RECORDED INFORMATION =>
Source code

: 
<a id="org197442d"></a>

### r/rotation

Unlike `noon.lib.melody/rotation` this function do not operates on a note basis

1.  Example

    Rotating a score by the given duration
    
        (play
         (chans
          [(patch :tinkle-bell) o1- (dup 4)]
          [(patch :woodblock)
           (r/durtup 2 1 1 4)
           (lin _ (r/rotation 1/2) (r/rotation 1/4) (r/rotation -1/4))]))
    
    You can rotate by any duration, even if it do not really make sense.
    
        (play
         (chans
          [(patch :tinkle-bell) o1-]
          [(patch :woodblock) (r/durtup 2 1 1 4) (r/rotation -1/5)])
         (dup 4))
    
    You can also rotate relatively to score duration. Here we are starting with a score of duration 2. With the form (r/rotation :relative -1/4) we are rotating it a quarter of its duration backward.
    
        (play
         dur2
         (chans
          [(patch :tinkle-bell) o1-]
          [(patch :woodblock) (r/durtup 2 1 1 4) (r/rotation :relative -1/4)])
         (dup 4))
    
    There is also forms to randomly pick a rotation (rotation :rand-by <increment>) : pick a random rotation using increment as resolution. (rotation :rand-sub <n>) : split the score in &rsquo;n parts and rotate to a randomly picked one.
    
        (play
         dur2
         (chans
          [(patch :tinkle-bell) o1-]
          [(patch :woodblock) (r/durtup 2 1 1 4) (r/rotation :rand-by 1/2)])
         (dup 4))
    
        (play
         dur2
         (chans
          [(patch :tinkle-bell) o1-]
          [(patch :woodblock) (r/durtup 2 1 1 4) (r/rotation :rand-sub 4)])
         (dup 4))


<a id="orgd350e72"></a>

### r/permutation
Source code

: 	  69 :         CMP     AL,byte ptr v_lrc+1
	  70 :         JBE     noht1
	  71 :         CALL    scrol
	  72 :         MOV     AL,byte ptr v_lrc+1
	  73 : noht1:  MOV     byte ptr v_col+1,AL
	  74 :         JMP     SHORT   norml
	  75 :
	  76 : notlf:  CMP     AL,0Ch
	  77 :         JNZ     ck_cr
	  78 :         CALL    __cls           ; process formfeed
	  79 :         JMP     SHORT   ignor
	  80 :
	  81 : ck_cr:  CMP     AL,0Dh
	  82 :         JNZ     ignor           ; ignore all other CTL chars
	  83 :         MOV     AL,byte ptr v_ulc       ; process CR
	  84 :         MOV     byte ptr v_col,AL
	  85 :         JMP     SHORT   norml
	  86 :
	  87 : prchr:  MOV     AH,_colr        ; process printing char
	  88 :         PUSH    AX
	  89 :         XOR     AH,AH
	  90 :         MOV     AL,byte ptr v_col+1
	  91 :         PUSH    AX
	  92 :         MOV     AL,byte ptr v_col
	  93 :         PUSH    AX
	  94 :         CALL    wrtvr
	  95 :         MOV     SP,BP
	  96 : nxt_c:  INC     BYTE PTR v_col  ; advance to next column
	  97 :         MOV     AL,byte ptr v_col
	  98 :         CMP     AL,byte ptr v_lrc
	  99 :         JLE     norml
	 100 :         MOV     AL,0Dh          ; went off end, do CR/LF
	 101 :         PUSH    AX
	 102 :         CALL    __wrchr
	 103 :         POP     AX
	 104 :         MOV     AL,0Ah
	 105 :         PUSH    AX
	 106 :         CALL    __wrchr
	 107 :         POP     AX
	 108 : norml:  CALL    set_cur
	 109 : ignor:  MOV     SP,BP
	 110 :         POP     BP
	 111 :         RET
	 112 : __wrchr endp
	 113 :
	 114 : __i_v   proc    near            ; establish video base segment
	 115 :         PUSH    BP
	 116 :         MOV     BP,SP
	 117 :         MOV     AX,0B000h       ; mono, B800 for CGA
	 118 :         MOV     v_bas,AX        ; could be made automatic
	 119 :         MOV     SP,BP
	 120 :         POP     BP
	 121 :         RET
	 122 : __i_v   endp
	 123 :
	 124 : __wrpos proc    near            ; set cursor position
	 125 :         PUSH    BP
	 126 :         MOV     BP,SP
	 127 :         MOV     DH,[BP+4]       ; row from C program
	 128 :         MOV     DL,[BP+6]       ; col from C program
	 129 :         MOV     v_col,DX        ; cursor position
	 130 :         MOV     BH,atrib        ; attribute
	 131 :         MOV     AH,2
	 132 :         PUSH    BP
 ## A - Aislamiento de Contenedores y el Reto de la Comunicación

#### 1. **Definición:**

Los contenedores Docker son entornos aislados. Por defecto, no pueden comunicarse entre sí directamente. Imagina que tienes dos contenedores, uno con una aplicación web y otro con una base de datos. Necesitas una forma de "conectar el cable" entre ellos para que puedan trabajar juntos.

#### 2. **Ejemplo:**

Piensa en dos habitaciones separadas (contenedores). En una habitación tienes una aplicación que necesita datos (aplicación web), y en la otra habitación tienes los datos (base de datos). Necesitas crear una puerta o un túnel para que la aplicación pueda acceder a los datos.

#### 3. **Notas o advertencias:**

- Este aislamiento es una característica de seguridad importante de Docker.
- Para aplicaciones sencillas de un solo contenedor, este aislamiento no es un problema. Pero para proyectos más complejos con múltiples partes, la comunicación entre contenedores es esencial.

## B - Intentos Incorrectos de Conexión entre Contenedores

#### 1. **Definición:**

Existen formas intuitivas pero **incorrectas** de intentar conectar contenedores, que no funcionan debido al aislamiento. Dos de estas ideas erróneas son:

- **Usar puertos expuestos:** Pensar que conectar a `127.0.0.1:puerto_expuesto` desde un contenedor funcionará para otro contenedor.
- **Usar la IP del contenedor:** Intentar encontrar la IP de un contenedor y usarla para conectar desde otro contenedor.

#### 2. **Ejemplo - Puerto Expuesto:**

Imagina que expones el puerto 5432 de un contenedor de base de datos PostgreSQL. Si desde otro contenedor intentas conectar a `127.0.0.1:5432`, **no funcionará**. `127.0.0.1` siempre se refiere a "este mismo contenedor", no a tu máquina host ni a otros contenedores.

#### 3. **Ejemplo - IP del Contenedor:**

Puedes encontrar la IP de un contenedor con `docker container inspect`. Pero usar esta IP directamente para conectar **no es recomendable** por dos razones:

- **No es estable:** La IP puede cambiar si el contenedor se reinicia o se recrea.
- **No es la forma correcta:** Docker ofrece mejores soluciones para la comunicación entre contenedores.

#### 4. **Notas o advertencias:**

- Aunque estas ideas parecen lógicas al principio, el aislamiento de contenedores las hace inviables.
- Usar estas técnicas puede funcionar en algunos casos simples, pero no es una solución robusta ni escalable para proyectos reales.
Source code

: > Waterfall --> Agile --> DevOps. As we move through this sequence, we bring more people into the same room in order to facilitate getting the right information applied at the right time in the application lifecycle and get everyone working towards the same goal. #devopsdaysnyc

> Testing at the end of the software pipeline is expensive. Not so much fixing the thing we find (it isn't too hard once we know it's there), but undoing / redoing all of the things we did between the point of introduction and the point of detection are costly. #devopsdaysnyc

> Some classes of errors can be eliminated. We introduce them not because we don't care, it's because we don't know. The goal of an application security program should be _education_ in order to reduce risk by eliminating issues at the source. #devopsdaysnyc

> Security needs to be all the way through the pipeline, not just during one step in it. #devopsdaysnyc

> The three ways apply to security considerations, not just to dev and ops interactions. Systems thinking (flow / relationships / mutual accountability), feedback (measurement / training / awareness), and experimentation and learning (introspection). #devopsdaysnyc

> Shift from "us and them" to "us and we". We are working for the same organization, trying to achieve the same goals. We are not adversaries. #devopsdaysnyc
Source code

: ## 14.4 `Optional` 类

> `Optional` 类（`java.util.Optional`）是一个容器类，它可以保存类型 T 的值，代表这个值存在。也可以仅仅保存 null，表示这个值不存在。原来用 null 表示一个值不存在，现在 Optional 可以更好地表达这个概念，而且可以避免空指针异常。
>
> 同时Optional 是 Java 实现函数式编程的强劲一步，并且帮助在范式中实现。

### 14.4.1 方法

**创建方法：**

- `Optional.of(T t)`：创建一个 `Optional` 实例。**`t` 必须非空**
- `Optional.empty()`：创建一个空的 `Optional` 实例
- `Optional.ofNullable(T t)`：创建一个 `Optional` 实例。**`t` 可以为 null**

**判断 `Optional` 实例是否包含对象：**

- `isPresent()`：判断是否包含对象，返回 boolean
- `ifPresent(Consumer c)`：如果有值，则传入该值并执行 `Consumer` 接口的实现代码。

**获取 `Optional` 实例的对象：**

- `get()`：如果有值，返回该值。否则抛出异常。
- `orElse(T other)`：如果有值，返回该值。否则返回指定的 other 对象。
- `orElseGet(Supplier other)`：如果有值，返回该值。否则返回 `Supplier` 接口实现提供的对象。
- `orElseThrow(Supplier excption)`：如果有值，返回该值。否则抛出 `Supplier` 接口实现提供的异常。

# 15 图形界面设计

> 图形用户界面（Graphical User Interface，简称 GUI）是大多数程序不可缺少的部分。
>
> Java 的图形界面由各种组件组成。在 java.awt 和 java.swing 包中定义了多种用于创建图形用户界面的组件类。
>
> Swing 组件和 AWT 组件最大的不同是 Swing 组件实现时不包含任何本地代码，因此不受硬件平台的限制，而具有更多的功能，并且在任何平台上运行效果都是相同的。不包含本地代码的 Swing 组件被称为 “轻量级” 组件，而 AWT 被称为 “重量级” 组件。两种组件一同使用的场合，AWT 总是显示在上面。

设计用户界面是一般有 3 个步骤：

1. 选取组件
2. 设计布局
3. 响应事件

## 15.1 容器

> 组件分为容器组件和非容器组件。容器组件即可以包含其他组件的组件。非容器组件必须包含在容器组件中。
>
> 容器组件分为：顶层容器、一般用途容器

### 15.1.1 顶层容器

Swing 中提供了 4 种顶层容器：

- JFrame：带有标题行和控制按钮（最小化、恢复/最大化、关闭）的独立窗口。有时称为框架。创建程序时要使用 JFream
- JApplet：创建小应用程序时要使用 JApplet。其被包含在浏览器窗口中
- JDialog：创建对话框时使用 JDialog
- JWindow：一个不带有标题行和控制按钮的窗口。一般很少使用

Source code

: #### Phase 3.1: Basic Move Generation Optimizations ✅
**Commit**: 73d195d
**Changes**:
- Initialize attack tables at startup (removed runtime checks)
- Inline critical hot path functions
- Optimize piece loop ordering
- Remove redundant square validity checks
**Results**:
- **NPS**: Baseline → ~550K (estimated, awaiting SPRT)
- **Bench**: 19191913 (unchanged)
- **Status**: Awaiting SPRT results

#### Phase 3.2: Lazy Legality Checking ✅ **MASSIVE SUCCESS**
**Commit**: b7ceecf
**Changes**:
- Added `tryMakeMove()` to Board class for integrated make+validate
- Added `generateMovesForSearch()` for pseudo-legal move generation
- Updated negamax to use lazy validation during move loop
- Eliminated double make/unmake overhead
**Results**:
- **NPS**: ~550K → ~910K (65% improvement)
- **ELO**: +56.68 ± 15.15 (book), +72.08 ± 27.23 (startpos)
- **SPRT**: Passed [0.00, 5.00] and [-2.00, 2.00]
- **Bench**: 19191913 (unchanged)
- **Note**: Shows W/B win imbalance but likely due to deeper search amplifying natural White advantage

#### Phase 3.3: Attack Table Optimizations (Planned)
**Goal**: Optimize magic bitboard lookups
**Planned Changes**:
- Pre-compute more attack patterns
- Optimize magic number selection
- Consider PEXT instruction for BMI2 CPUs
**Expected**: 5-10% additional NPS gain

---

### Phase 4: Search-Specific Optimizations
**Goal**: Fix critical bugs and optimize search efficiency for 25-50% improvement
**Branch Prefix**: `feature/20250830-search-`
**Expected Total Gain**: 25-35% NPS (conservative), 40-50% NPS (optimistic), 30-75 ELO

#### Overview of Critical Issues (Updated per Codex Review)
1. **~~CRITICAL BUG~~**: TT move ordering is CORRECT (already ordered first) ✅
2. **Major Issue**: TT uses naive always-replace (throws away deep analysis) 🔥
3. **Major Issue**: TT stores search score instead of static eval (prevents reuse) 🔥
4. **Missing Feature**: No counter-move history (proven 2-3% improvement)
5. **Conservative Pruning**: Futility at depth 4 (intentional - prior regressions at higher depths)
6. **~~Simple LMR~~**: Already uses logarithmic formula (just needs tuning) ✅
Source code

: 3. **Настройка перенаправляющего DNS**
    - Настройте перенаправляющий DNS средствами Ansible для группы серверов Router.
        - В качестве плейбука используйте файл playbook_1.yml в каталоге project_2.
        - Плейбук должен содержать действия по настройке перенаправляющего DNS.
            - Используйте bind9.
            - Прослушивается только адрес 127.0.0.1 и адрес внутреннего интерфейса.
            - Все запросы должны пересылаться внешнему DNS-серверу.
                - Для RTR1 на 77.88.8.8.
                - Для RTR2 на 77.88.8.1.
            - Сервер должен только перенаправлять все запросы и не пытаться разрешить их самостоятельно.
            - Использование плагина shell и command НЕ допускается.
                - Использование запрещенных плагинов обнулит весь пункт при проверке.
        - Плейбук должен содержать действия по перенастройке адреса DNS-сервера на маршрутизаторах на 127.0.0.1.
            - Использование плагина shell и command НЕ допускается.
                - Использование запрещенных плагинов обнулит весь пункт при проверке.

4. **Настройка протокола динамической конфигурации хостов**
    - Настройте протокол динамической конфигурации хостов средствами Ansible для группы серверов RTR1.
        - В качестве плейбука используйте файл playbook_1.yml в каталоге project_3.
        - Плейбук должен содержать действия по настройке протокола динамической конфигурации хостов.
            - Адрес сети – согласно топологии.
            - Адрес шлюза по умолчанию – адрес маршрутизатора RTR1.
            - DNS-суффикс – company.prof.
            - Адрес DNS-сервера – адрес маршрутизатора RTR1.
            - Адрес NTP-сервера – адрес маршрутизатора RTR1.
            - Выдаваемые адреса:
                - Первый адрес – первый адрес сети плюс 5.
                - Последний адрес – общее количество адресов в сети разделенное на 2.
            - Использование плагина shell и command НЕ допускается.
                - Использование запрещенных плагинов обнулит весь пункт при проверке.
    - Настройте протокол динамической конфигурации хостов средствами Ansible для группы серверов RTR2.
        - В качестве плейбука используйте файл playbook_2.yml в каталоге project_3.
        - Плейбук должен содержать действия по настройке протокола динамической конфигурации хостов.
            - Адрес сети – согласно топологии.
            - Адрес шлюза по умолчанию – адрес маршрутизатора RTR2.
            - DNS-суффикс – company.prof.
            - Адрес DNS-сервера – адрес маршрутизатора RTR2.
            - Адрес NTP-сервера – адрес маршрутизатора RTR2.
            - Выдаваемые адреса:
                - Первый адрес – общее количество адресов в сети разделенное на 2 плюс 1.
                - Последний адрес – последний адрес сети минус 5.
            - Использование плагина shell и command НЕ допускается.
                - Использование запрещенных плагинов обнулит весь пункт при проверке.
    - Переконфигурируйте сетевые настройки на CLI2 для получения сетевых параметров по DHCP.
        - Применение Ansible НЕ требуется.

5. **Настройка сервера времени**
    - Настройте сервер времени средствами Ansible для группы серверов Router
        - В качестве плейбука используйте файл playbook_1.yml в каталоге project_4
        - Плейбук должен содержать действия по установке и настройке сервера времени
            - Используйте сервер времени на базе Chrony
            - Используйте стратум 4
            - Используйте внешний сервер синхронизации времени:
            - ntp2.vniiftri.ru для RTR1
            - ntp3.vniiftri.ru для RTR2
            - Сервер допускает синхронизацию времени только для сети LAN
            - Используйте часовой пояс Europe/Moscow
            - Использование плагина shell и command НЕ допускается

WHAT TO DO => Output exactly one stretch of the listing: from the line containing "- Адрес NTP-сервера – адрес маршрутизатора RTR2." through the line containing "- Настройте сервер", both end lines included.

SOLVED EXERCISE =>
            - Адрес NTP-сервера – адрес маршрутизатора RTR2.
            - Выдаваемые адреса:
                - Первый адрес – общее количество адресов в сети разделенное на 2 плюс 1.
                - Последний адрес – последний адрес сети минус 5.
            - Использование плагина shell и command НЕ допускается.
                - Использование запрещенных плагинов обнулит весь пункт при проверке.
    - Переконфигурируйте сетевые настройки на CLI2 для получения сетевых параметров по DHCP.
        - Применение Ansible НЕ требуется.

5. **Настройка сервера времени**
    - Настройте сервер времени средствами Ansible для группы серверов Router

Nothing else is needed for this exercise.